Request 1. In the article on flank steak substitutes, how much less per pound does flap meat usually cost than flank steak?
Request 2. Write the next part of the article on flank steak substitutes, picking up right after its final sentence.

Flap meat is the cut that most restaurants secretly use instead of flank steak for fajitas. It looks almost identical to flank, cooks exactly the same, and usually costs 30% less per pound. Most grocery stores sell it, but very few home cooks know what it is.

It has a little more connective tissue than flank, so it benefits from a slightly longer marinade. Other than that, you can literally swap it one for one in any flank steak recipe. No changes to cooking time, no changes to seasoning, no changes to anything.

  • Exact same cook time as flank
  • Same slicing method
  • Same flavour profile
  • Consistently lower price

Next time you see flap meat in the meat case, grab it. This is the most underrated steak substitute on this entire list, and once you try it you will wonder why you ever paid extra for flank steak.

10. Boneless Short Ribs

Boneless short ribs are the wildcard entry on this list, and they are perfect for anyone who loves rich, juicy steak. They are a little fattier than flank, but when sliced thin they work amazing for all the same recipes.

You will cook them a little longer than flank, about 4 minutes per side, to let the fat render down. Once they rest and cool a little, slice them very thin against the grain. You will get an unbelievably juicy, flavourful steak that makes the best tacos and fajitas you have ever made.

Dataset.
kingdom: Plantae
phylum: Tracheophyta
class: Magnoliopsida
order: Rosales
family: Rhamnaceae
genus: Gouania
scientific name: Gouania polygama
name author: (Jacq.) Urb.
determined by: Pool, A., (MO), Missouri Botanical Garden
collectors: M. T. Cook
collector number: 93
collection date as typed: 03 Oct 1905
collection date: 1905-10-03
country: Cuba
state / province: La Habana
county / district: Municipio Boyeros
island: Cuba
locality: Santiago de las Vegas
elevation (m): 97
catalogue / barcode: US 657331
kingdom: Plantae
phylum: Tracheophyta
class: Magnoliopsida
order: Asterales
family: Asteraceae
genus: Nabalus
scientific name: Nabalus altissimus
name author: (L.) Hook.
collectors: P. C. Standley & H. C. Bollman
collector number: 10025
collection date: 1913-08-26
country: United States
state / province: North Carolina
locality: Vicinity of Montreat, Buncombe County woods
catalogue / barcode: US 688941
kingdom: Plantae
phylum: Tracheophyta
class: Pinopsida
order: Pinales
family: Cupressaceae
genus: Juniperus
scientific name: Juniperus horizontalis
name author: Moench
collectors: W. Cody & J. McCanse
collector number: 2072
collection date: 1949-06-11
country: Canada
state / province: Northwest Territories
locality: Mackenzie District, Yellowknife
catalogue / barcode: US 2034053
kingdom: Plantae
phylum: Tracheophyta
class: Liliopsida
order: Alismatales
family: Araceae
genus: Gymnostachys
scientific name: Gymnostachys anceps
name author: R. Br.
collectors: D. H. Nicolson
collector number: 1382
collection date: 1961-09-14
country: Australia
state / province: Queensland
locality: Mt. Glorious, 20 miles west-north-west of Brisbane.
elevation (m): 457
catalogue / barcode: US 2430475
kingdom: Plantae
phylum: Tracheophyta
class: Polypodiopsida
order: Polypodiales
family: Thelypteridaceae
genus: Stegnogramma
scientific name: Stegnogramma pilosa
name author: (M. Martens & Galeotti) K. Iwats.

Final answer 1. Usually about 30% less per pound.

Final answer 2.
Benefit Drawback
Extremely juicy Higher fat content
Very forgiving to cook Slightly higher price
Amazing flavour Needs extra resting time

This is the upgrade pick for special occasions, or anytime you want to make a meal that everyone will remember. It is absolutely worth the small extra effort.

At the end of the day, flank steak is great, but it is never the only option. Every one of these 10 cuts will deliver the texture, flavour and versatility you love, most at a lower price and more readily available year round. You don’t need to change your favourite recipes, just swap the cut and make the tiny adjustments we noted.

Next time you head to the butcher, skip the panic if flank is gone. Pick one of these alternatives, give it a try, and see how it works for you. Come back and leave a comment to let us know which one became your new go-to for weeknight dinners and weekend grills.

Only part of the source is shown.